Alison doesn't know a Mirne, and before the night is over, she'll no longer know a Chrissy. An unusual breeze blows a bookcase on her friend, killing her instantly.

Three years later, Alison has moved away from her suburban hometown, eking out a living at a record store while she dates the charming Peter. Aunt Jenny, who raised her after her parents died in a car accident, calls Alison begging her to come home for her fated 19th birthday. Sure, it's not an exciting age, but Uncle Dean is dying, and Jenny has big party plans for their last family celebration.

Peter and Alison head home, and while Jenny and Dean are nice enough, Alison quickly remembers the many reasons she moved far away. There's something off about the place where she grew up. Maybe it's the non-suspicious replica of Stonehenge hiding in the backyard or the Minnie Castevet-ish tonics Aunt Jenny is always pushing down Alison's throat. Perhaps it's the bizarre nightmares now haunting Alison, visions of ritualistic sacrifice causing her to toss and turn as her 102-year-old great grandmother wheels herself into Alison's bedroom to watch her sleep. 

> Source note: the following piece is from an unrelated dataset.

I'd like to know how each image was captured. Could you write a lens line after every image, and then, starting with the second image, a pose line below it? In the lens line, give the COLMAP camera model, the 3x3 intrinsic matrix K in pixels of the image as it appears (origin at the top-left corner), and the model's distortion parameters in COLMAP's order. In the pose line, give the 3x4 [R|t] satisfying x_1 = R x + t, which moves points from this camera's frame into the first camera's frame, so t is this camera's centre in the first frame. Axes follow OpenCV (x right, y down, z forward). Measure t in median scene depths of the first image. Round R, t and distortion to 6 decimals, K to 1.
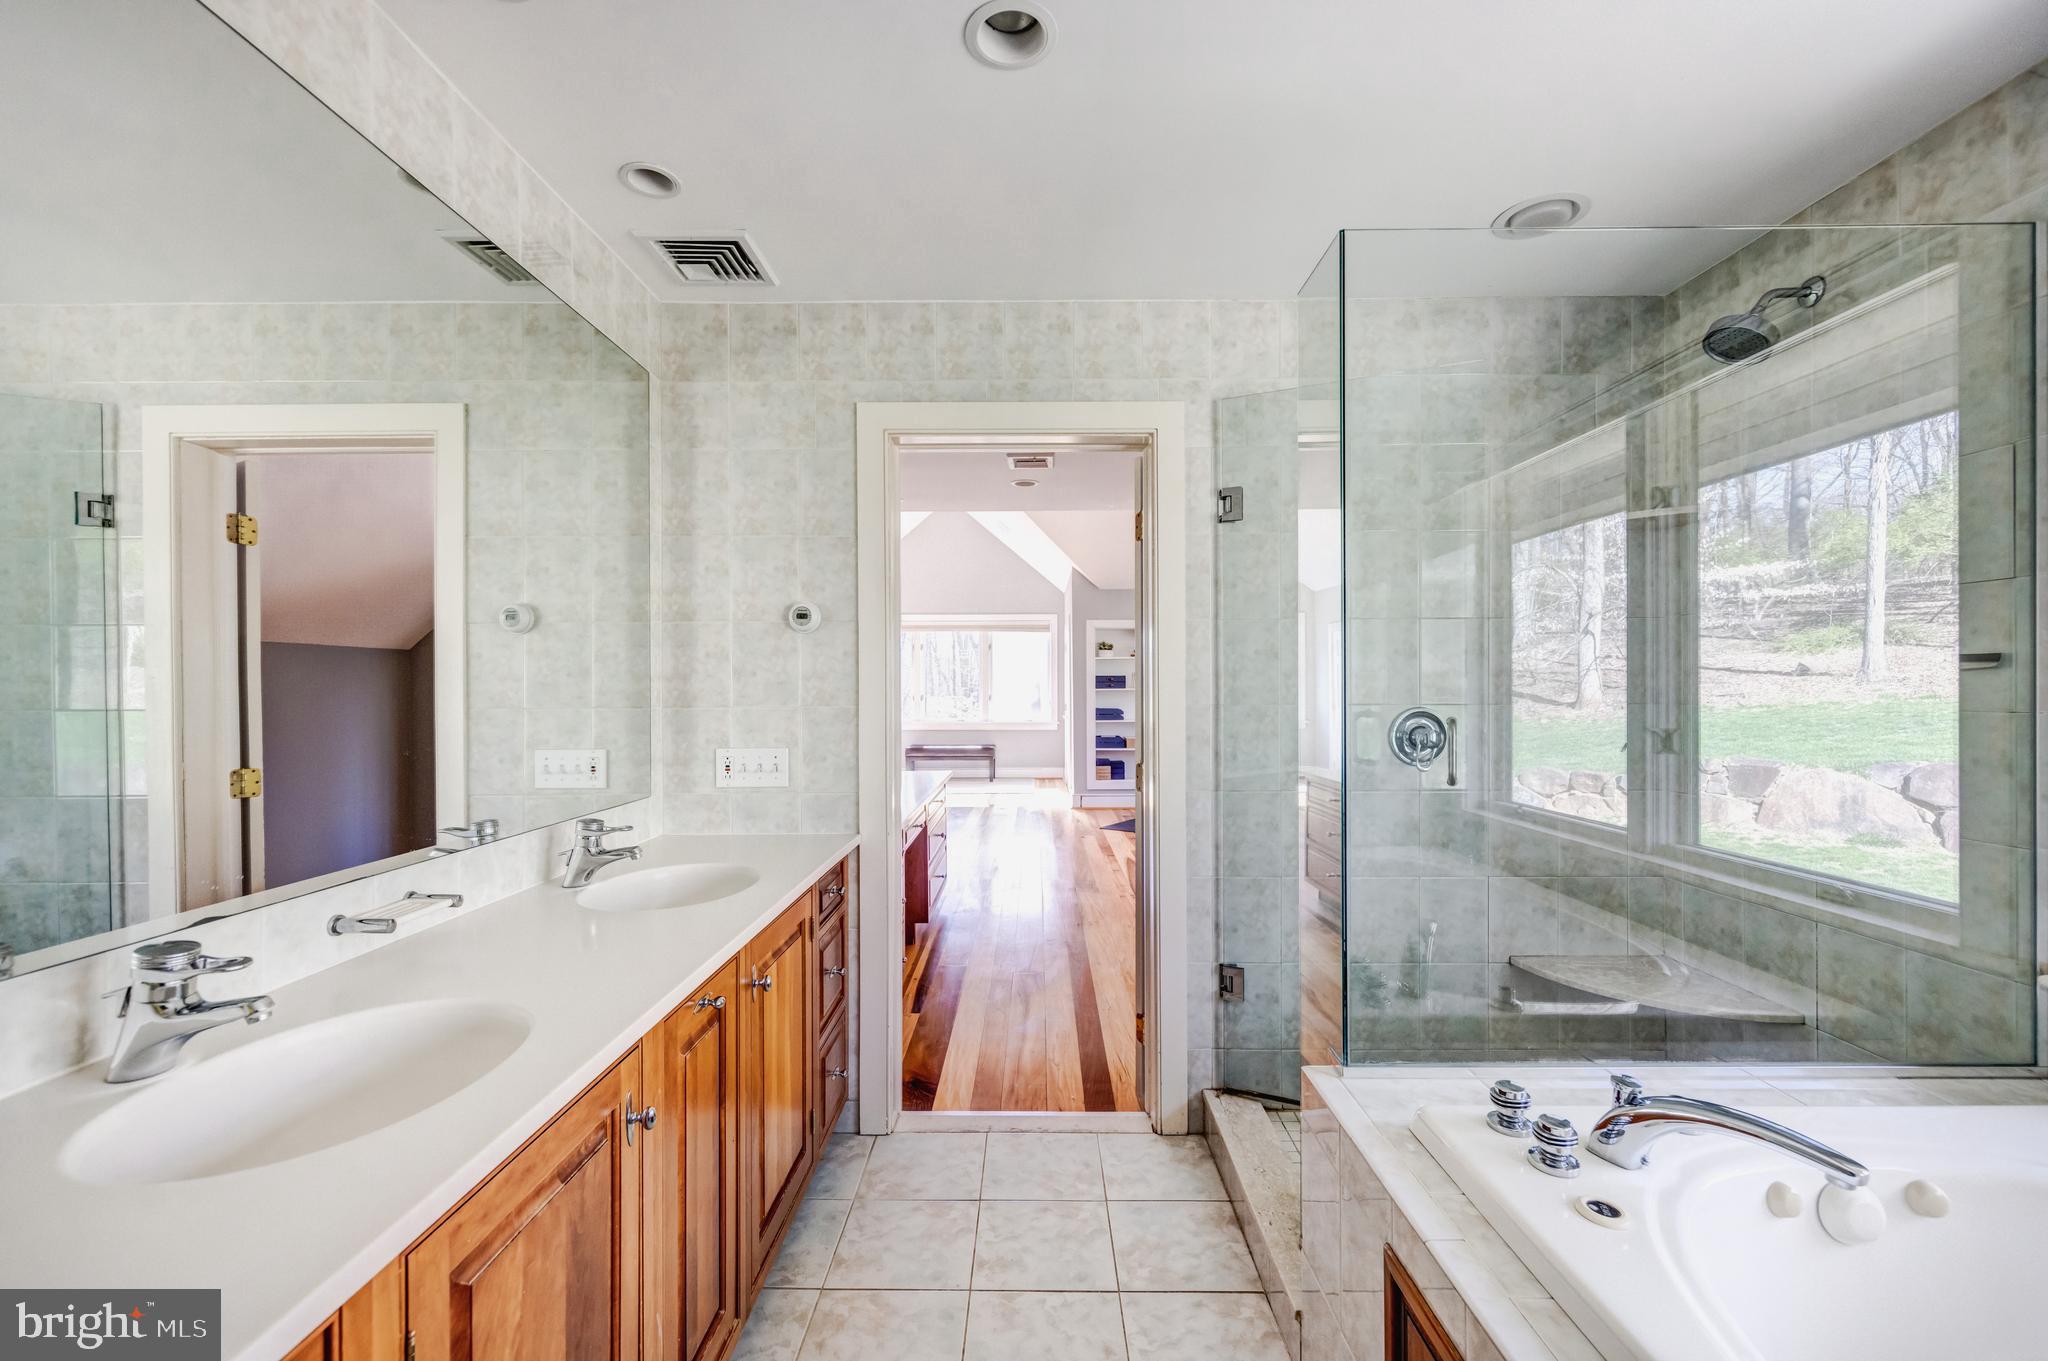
lens RADIAL K [[903.0, 0, 1024.0], [0, 903.0, 680.5], [0, 0, 1]] dist [-0.000483, -0.000007]
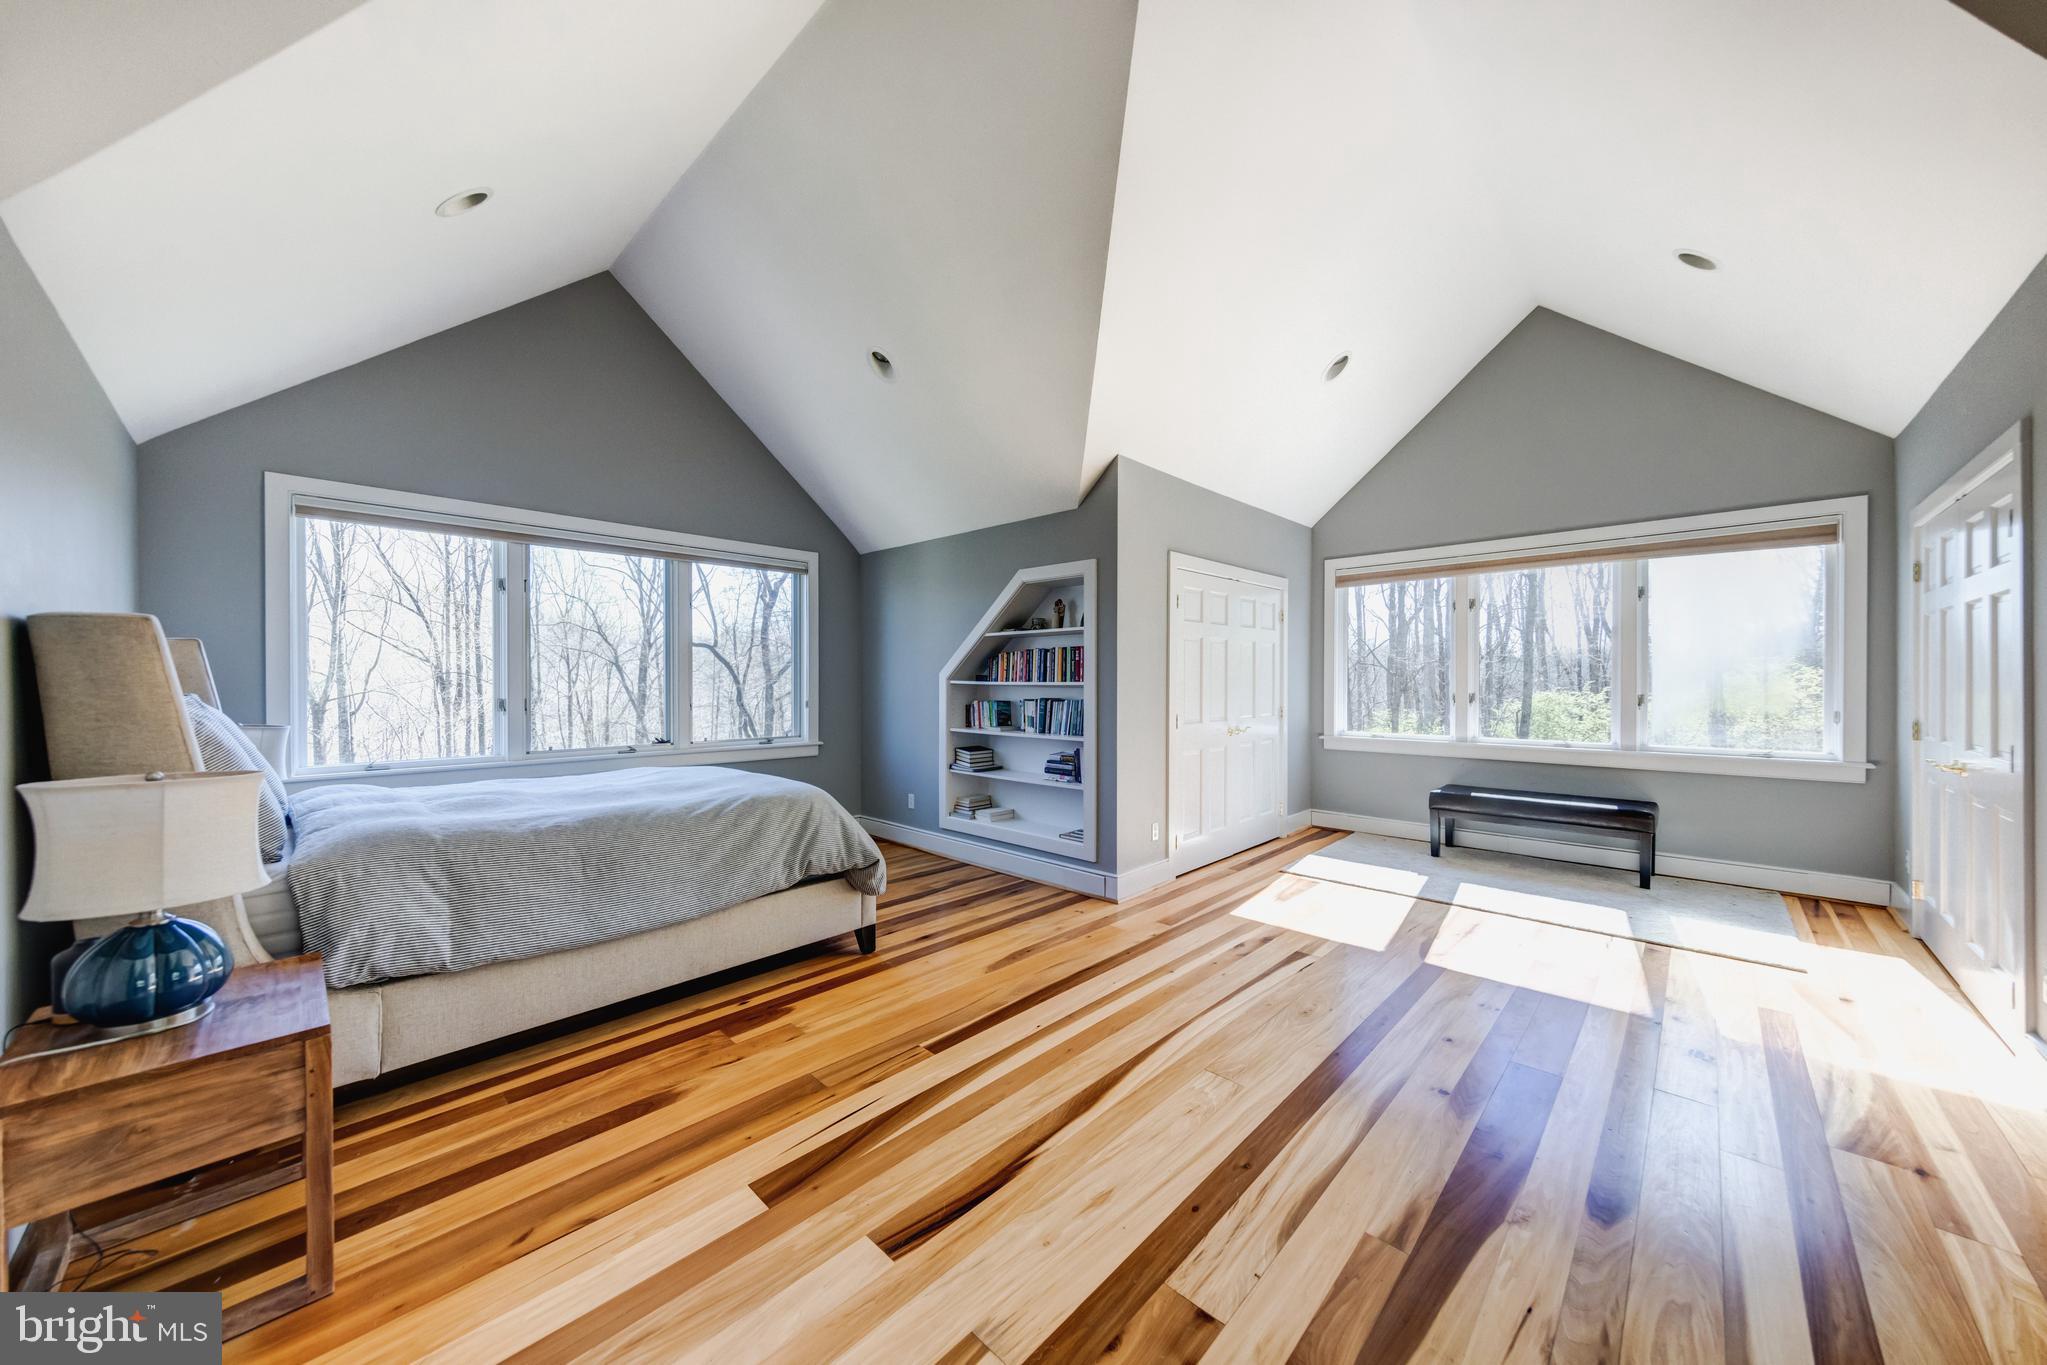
lens RADIAL K [[710.5, 0, 1023.5], [0, 710.5, 682.5], [0, 0, 1]] dist [-0.001236, -0.000079]
pose [[0.735845, 0.017517, -0.676924, -0.024895], [-0.007543, 0.999815, 0.017674, 0.008105], [0.677108, -0.007899, 0.735841, 0.508318]]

Yes, you really can't ever go home again.

Written and directed by Ian Coughlan, Alison's Birthday is a genuine treat. A sad, haunting little taste of something unnerving, but a satisfying bite nonetheless. It somehow feels both oddly familiar and completely fresh. The story is smartly small, focusing so finely on poor Alison's fate, wisely fleshing out Peter just enough so that we're equally invested in his mission to save her. 

There are serious Hereditary vibes circling the themes, and I'd be shocked if a VHS rental of this movie didn't imprint on a young Ari Aster. I'm also fairly shocked this movie hasn't been discussed more over the years. Maybe it was its lack of easy availability or small scale: ultimately, this is a very intimate story about one young woman's fate. Let's face it: that type of material doesn't always connect with a general fanbase who would rather see women in a very different light.  

Make no mistake: there is a lot of pain in Alison's Birthday, and a mounting sense of sad, inescapable dread. The ending packs an incredibly powerful punch that I won't forget. 

This is good stuff.

High Points
One of the key factors in making Alison's Birthday work is how the characters actually address the far-fetched supernatural possibilities at play. Alison is logical but dubious, and Peter, as he becomes deeper and deeper involved in solving the mystery, enlists the aid of his professional psychic pal. She in turn doesn't speak about these cults as if they're an ear to the underworld, but is very clear that Peter needs to know WHY and HOW they think the way they do if he has any hope of saving his girlfriend. It's an important distinction that helps ground the chaos

Low Points
It's the era, and that's that, but some of Alison's Birthday's score occasionally dates itself with such an electronic action-packed sound that doesn't quite align with the old-world eeriness of its folk horror roots

Lessons Learned (The Oz Edition)
Lyle was not a popular surname in 1980s Australia

All Australian babies are born with blue eyes

Pagan rituals down under call for the finest formalwear

I adored Alison's Birthday, and would be shocked if you didn't too. Go get it.